**Estratto del documento**
———

Cinema, moda e sport: Challengers ha esagerato con il product placement?

Nel cinema moderno, il product placement è diventato un fenomeno pressoché onnipresente: che sia ben visibile o più sottile, la pratica è stata spesso considerata una tattica superficiale per arrotondare i guadagni commerciali. Secondo Treccani, infatti, con questa locuzione si fa riferimento a una strategia promozionale di un prodotto pubblicizzato indirettamente da produzioni televisive o cinematografiche, dietro compenso finanziario.
Ad alcune settimane dall’uscita nelle sale di Challengers, il nuovo titolo di Luca Guadagnino, il dibattito imperversa: non è che questa volta hanno esagerato?

Josh O’Connor, Zendaya e Mike Faist in una still del film

Con una caterva di marchi in bella mostra sullo schermo – talvolta il loro uso è quasi smaccato e provocatorio – Guadagnino sfida l’idea secondo cui il product placement sia un modo piuttosto pigro per inflazionare i guadagni da botteghino. E lo fa integrando magistralmente i brand nel tessuto narrativo del film, trasformando e elevando una semplice tecnica di marketing a uno strumento per migliorare la profondità narrativa e l’autenticità del suo film.
Attraverso una selezione strategica dei marchi e una collaborazione meticolosa con il team creativo, Challengers ribalta le aspettative e, con i suoi ritmi sincopati, rende il product placement una leva meta-narrativa del tutto in linea con le premesse della pellicola.

In sostanza, Challengers segue le vicende del triangolo Tashi-Art-Patrick, interpretati rispettivamente da Zendaya, Mike Faist e Josh O’Connor. Rimbalzando tra le loro vite private e le loro brillanti carriere sportive, il film «usa» il gioco del tennis – un duello combattuto a colpi di racchetta – per esplorare le relazioni umane, tra desiderio, ossessione e crudeli giochi di potere.
Ma anziché relegare i marchi a semplici ornamenti superficiali, Challengers li trasforma in componenti integrali che riflettono le aspirazioni, le lotte e i trionfi dei suoi protagonisti. I brand non sono semplici accessori, ma forze narrative trainanti.

———

**Dati raccolti**
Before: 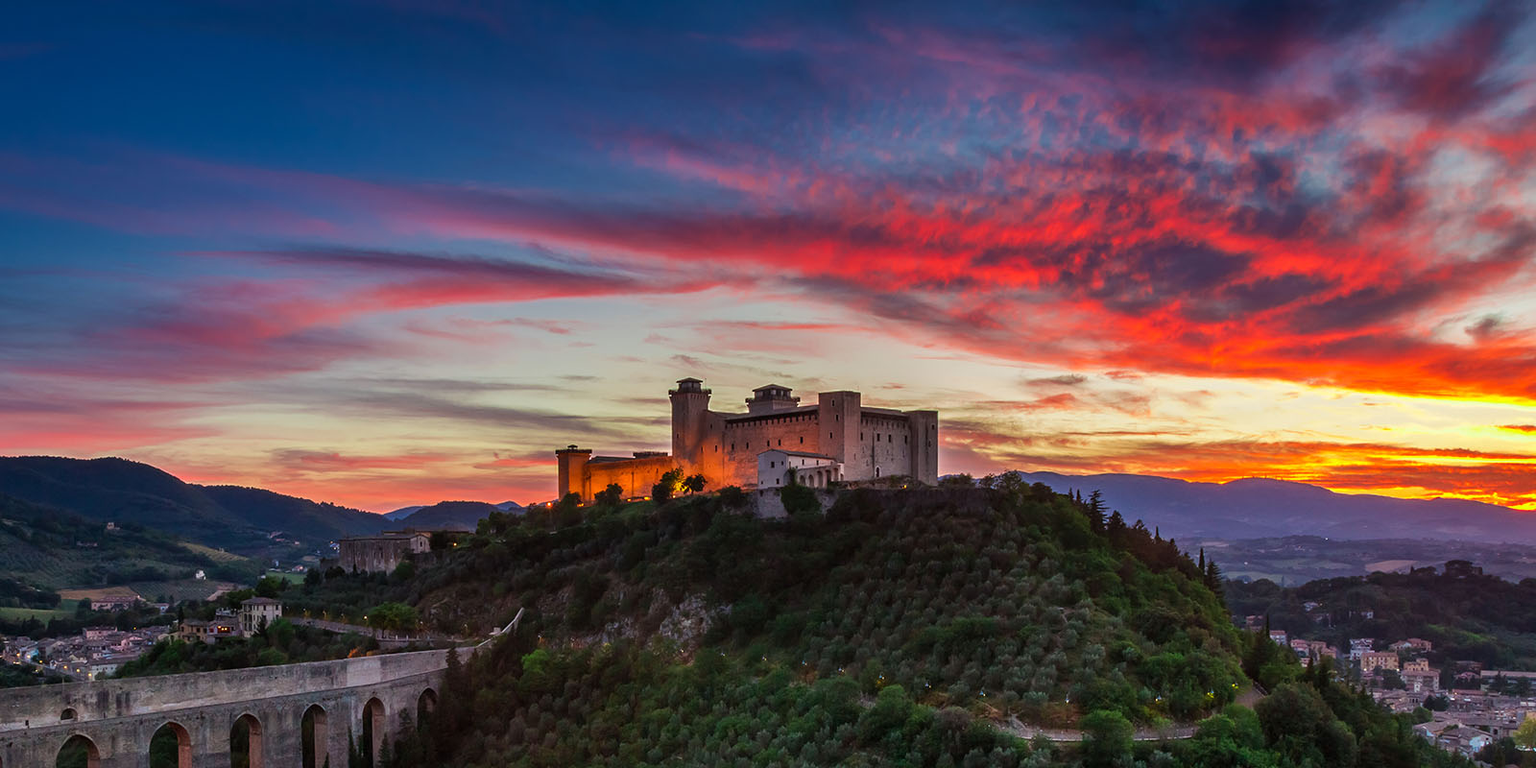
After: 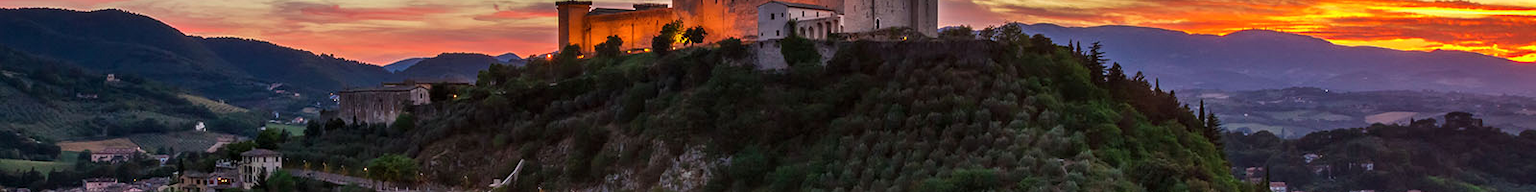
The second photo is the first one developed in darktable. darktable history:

———

**Esercizio assegnato 1**
Elenca gli attori che l'articolo sul product placement in Challengers nomina come interpreti del film.
**Esercizio assegnato 2**
Prosegui l'articolo sul product placement in Challengers a partire dall'ultima frase riportata.

**Risultato 1**
Josh O'Connor
Zendaya
Mike Faist

**Risultato 2**
L’integrazione strategica dei brand serve ad arricchire gli archi dei personaggi all’interno del film: ne è un esempio il caso di Tashi, il cui successo nel mondo sportivo è simboleggiato dalla sua partnership con prodotti prettamente sportivi, come quelli Adidas. L’ascesa di Art come superstar del tennis è invece rappresentata attraverso i suoi accordi di sponsorizzazione con Uniqlo e Aston Martin, che simboleggiano d’altro canto un’ambizione sportiva meno marcata. Senza eccedere in troppi spoiler, associando ai personaggi dei brand specifici, Challengers non cattura solo le loro trasformazioni esterne, ma metaforizza anche le rispettive psicologie, identità e aspirazioni.

Tra tutti i film in cui il product placement poteva divenire uno strumento narrativo attivo, Challengers risulta essere una scelta azzeccata. Non solo si vuole mettere in luce in modo provocatorio il crescente consumismo che permea la nostra quotidianità – come sostiene il costumista del film Jonathan Anderson -; l’obiettivo è anche quello di rappresentare a tutto tondo il mondo sportivo, che si sorregge anche grazie alle continue sponsorizzazioni e partnership tra gli atleti e i brand.
Per rimanere in ambito tennistico, basta ricordare le collaborazioni tra Roger Federer e Moët & Chandon, di cui è ambasciatore da ben dodici anni, oppure Rafael Nadal e Kia. E come dimenticare la collaborazione tra Serena Williams e la JP Morgan o la Nike?
Che piaccia o no, sport e marketing viaggiano su binari paralleli, ed è questo che vuole rappresentare Challengers, al di là dello sterile product placement.

In conclusione, il nuovo film di Guadagnino è una testimonianza del potenziale trasformativo del product placement nella settima arte.
Challengers va ben oltre i limiti della semplice collocazione del prodotto per offrire un’esplorazione riflessiva dell’identità, dell’ambizione e delle costruzioni sociali, rappresentando in modo sfacciato una società saturata di marchi.
La nostra.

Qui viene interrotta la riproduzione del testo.